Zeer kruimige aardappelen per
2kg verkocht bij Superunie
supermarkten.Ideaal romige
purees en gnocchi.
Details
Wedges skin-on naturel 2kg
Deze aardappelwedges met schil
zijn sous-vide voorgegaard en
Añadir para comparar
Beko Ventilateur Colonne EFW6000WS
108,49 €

--

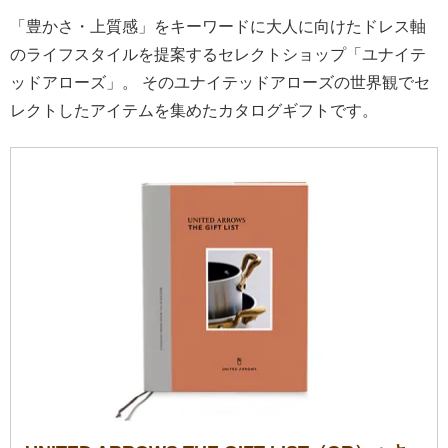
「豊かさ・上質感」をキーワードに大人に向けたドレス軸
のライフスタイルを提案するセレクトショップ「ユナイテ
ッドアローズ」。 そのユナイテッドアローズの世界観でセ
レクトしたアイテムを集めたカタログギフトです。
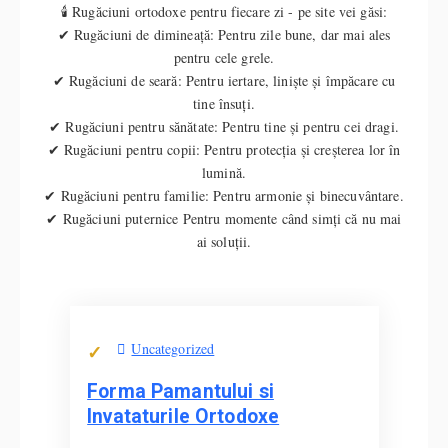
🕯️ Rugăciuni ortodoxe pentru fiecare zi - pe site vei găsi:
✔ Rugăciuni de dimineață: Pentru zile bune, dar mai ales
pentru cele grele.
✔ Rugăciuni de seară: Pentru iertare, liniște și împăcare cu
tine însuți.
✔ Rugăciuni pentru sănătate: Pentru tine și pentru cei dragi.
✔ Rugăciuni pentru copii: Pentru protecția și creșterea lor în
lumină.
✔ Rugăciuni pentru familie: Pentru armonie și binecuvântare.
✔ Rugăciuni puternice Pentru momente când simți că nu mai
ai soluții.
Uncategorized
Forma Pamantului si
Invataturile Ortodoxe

## WHAT IS NEEDED
Extract every line containing the string "tine" from the data above.

## TASK SOLUTION
tine însuți.
✔ Rugăciuni pentru sănătate: Pentru tine și pentru cei dragi.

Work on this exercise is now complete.